Guest Blogger: Sarah Higginbotham, Oregon Government Relations Director

On October 22nd, Multnomah County Commissioners heard from a long list of advocates and organizations supporting improved tobacco control policies that could help the county go from lagging behind the rest of the country to leading it. Multnomah County is ranked the worst in the country for illegal tobacco sales to minors, due in large part to a lack of a licensure program for tobacco retailers.

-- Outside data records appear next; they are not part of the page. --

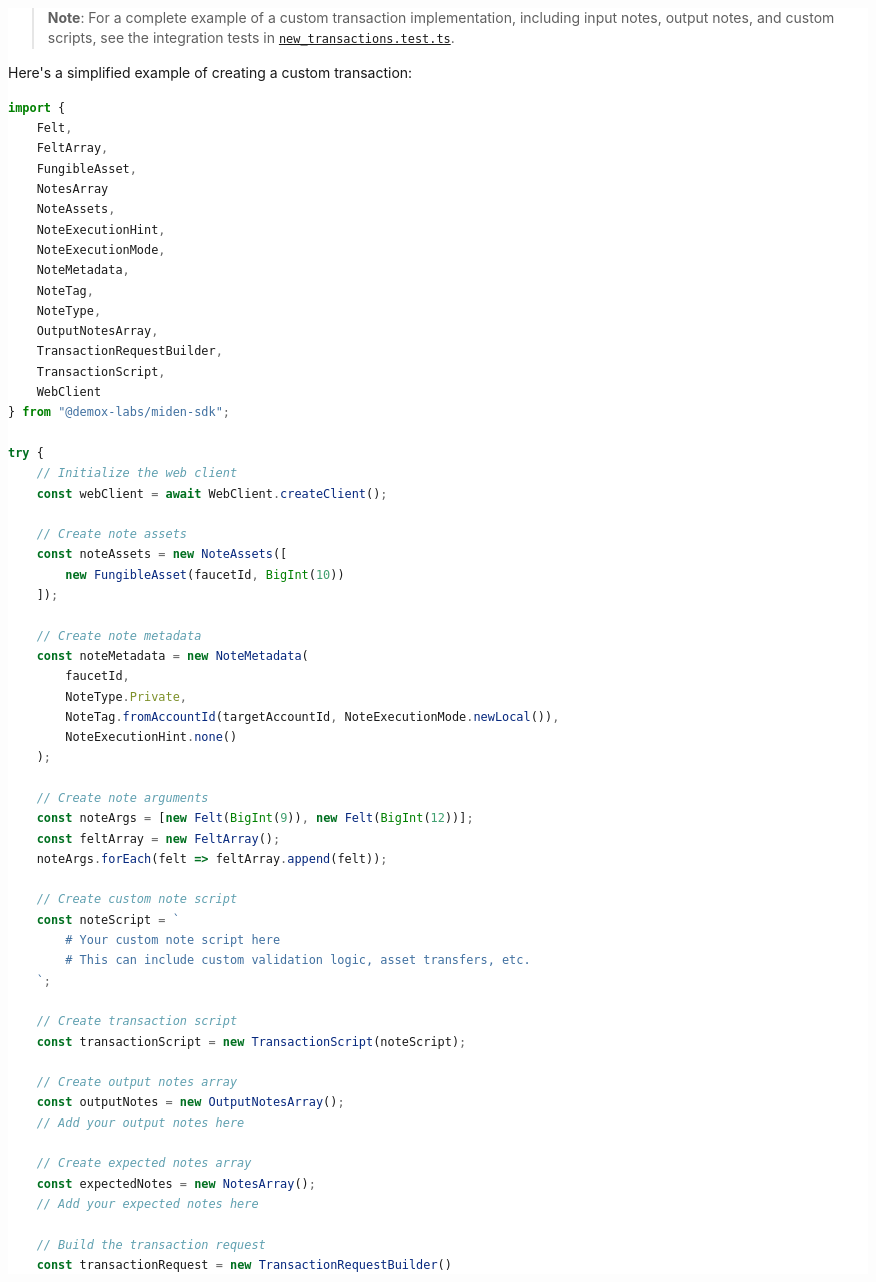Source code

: > **Note**: For a complete example of a custom transaction implementation, including input notes, output notes, and custom scripts, see the integration tests in [`new_transactions.test.ts`](https://github.com/0xmiden/miden-client/blob/main/crates/web-client/test/new_transactions.test.ts).

Here's a simplified example of creating a custom transaction:

```typescript
import { 
    Felt, 
    FeltArray,
    FungibleAsset,
    NotesArray
    NoteAssets,
    NoteExecutionHint,
    NoteExecutionMode,
    NoteMetadata, 
    NoteTag,
    NoteType, 
    OutputNotesArray,
    TransactionRequestBuilder,
    TransactionScript,
    WebClient
} from "@demox-labs/miden-sdk";

try {
    // Initialize the web client
    const webClient = await WebClient.createClient();

    // Create note assets
    const noteAssets = new NoteAssets([
        new FungibleAsset(faucetId, BigInt(10))
    ]);

    // Create note metadata
    const noteMetadata = new NoteMetadata(
        faucetId,
        NoteType.Private,
        NoteTag.fromAccountId(targetAccountId, NoteExecutionMode.newLocal()),
        NoteExecutionHint.none()
    );

    // Create note arguments
    const noteArgs = [new Felt(BigInt(9)), new Felt(BigInt(12))];
    const feltArray = new FeltArray();
    noteArgs.forEach(felt => feltArray.append(felt));

    // Create custom note script
    const noteScript = `
        # Your custom note script here
        # This can include custom validation logic, asset transfers, etc.
    `;

    // Create transaction script
    const transactionScript = new TransactionScript(noteScript);

    // Create output notes array
    const outputNotes = new OutputNotesArray();
    // Add your output notes here

    // Create expected notes array
    const expectedNotes = new NotesArray();
    // Add your expected notes here

    // Build the transaction request
    const transactionRequest = new TransactionRequestBuilder()
```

Oregon is one of only a few states that doesn’t require a license to sell tobacco, which would identify merchants, impose standards, and enforce laws that are currently violated without consequence. Tobacco retail licensure programs have effectively reduced sales to youth in many communities across the nation. During the public hearing, commissioners considered policies aimed at better protecting youth from tobacco.

Encourage all of the commissioners to protect our kids from tobacco by taking action here.

Commissioners also heard support for raising legal sale age for tobacco to 21.  A report released earlier this year by the Institute of Medicine indicates that raising the age of sale of tobacco products to 21 nationally would reduce the smoking rate by 12%.

“Recent research reinforces what we’ve known all along—age matters when it comes to tobacco prevention,” said Dr. Michael Shapiro, cardiologist and board member with the American Heart Association of Oregon & SW Washington. “Ninety-five percent of smokers start before age 21. The longer we can delay that first puff, the more likely our kids will enter adulthood free from tobacco addiction.”

The county would be following in the footsteps of more than 90 municipalities across the nation, including New York City, as well as the state of Hawaii, which raised the age to purchase tobacco this year.

Ori Alon, a 16-year-old student from Catlin Gabel High School, submitted his thoughts as testimony.

“Tobacco is so easy to get from friends who are seniors,” Alon said. “If you want to make it actually difficult, raise the tobacco age to 21."

Commissioners have the opportunity to pass policies that protect our kids from the dangers of tobacco addiction.